Oum was neither outside the system nor fully protected by it. She enforced its rules while being shaped by them, benefitted from its hierarchies while remaining expendable within them. That tension, between authority and precarity, is what makes her so difficult to place, and so difficult to let go of.
I’m less interested in attempting to redeem or condemn Oum. I return to her because she embodies the contradictions of the world that produced her, a world that demanded complicity as a condition of survival, and then punished it as monstrosity.
Oum El Hassen at her trial in Fez. French Protectorate period (1931).
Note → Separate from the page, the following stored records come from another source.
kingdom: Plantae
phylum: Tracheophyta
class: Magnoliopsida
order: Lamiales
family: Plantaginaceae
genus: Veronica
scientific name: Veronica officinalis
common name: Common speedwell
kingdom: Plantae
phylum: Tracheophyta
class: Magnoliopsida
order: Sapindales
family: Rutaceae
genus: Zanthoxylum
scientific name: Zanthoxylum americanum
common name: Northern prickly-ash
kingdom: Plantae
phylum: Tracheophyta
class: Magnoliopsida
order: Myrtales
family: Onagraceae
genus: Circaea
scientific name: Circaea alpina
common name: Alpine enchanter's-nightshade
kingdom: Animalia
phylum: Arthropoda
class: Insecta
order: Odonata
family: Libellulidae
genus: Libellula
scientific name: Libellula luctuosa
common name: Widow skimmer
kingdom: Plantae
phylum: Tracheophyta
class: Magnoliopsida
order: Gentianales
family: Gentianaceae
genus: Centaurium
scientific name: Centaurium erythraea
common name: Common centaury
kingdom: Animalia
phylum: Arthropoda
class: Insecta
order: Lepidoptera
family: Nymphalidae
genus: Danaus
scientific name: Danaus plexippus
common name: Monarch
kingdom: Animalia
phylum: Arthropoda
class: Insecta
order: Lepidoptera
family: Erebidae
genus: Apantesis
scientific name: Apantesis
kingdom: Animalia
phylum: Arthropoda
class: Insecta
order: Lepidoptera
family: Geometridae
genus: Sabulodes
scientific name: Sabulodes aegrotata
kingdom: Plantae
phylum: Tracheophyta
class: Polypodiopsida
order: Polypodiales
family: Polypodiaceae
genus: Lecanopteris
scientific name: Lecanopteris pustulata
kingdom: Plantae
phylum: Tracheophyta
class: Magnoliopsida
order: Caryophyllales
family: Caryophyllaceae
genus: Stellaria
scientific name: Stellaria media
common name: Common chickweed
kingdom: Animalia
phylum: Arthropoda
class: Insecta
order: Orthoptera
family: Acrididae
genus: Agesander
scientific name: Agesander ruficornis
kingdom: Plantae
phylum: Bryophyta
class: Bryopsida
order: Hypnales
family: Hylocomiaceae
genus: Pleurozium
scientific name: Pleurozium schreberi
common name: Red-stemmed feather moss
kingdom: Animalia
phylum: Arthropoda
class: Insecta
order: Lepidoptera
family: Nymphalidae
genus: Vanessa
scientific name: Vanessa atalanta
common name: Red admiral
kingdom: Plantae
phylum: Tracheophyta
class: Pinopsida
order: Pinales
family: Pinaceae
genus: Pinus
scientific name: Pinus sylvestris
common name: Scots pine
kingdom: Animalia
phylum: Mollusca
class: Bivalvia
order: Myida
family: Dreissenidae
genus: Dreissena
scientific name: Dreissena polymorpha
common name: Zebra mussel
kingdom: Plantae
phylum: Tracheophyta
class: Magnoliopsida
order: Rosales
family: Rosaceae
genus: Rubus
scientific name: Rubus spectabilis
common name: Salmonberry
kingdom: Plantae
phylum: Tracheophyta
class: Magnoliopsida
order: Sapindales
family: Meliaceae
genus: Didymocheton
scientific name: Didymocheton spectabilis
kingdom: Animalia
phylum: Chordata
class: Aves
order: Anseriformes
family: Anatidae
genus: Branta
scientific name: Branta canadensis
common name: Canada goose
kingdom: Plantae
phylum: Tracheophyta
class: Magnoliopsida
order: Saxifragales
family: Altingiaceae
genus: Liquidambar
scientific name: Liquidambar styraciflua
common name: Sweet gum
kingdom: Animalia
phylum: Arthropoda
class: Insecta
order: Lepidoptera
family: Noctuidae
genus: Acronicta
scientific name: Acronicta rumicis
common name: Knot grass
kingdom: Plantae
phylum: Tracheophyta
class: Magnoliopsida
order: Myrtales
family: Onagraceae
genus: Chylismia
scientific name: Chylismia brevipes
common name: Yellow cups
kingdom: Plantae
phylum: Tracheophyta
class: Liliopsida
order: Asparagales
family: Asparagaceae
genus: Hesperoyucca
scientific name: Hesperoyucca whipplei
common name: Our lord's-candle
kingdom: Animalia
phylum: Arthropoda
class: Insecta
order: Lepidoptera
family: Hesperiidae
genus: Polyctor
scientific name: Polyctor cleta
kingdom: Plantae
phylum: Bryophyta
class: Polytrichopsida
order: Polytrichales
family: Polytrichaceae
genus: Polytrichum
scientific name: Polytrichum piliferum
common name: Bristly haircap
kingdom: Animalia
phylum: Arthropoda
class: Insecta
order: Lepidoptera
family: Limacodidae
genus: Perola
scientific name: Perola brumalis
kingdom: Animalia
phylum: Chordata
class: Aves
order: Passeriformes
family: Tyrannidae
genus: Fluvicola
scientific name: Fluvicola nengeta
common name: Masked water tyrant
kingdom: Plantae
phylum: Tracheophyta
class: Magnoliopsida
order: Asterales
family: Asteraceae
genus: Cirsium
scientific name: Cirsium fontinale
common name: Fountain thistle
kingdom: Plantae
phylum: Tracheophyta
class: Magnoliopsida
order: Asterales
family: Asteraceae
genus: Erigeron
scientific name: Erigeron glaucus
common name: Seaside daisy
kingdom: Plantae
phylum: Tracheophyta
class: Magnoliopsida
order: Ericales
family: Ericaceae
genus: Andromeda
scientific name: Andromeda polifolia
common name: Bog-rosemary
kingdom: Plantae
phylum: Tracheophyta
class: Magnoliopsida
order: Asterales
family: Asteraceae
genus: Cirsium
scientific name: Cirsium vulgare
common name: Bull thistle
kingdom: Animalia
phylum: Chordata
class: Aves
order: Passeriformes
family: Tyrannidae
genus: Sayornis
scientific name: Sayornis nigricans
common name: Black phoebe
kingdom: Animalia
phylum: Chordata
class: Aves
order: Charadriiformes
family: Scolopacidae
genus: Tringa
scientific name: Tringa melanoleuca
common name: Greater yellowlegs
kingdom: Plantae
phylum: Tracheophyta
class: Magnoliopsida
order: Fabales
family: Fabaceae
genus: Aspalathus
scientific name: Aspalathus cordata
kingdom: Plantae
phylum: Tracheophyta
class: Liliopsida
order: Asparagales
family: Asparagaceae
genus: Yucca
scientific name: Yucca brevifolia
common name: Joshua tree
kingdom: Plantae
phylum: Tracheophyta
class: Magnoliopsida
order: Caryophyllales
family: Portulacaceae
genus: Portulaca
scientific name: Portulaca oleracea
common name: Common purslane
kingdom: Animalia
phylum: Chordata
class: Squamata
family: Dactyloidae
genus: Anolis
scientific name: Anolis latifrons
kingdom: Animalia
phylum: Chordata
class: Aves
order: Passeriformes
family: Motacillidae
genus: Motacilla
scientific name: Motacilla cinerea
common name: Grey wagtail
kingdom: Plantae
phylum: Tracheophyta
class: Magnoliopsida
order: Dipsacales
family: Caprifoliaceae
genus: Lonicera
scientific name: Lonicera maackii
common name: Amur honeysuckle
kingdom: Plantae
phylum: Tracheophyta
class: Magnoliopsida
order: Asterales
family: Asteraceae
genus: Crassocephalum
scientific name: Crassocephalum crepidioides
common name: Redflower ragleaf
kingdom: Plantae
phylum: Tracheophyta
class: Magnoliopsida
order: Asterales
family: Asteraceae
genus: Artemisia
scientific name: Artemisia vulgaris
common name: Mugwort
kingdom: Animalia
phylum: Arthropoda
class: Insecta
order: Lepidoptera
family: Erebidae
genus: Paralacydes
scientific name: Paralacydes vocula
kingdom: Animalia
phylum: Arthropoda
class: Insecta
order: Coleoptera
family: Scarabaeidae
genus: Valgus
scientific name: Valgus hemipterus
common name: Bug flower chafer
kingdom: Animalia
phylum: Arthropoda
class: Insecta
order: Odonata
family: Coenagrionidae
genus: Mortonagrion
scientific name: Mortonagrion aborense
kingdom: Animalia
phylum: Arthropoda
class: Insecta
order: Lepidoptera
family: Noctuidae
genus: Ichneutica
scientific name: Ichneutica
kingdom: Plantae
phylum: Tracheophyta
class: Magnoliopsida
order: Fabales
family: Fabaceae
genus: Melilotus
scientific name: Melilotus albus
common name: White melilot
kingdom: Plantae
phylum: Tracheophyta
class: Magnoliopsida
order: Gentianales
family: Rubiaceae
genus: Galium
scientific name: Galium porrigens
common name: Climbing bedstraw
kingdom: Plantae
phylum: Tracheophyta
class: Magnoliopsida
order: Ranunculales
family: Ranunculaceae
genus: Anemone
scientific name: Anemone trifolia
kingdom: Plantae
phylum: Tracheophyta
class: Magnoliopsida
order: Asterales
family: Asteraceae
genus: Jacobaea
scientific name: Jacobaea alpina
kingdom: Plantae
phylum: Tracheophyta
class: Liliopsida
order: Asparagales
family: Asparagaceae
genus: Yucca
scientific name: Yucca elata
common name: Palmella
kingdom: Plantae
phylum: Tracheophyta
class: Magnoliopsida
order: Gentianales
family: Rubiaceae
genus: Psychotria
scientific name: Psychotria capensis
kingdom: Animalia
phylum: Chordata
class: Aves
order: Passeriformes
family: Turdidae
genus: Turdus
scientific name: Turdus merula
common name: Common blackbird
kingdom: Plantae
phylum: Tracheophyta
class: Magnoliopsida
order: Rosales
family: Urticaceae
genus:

Sometimes I wonder what it means for me to be telling this story at all. I am not a woman. I did not live through Bousbir. But I am connected to Morocco, and to a lineage of women whose stories I only partly know - women who migrated, who disappeared, who were spoken about in half-sentences, whose names shifted in the telling.
There is an unease in that inheritance. This film, in many ways, is a way of sitting with that discomfort. Not resolving it, but staying inside it long enough to understand its shape.
In The Handmaid’s Tale, June’s voiceover breaks the silence of her world - testimony from within the very system that seeks to erase her. In the colonial archive of Bousbir, that kind of interior speech simply doesn’t survive. There may have been countless narrators, but their speech wasn’t preserved. What remains are the walls, the routines, the photographs, and the silences between them.
What I’m learning, slowly, is that silence is not the same as absence. That what can’t be fully recovered can still be felt. That the act of imagining, carefully and with humility, is a way of engaging with loss without pretending it can ever be reconciled or resolved.
A breath.
A refusal.
A word unsaid.
The Ogress of Fez is my way of returning to those rooms. To feel what it meant to live through it. To remember that even in the most controlled environments, even under inspection, even under His eye, there is still something that escapes.
Sometimes it’s just a gesture. A face turned away from the lens. A story told in secret. A robe left slightly unbuttoned. A woman who sees, but does not speak.
Not to recover the past, but to work with what survives of it.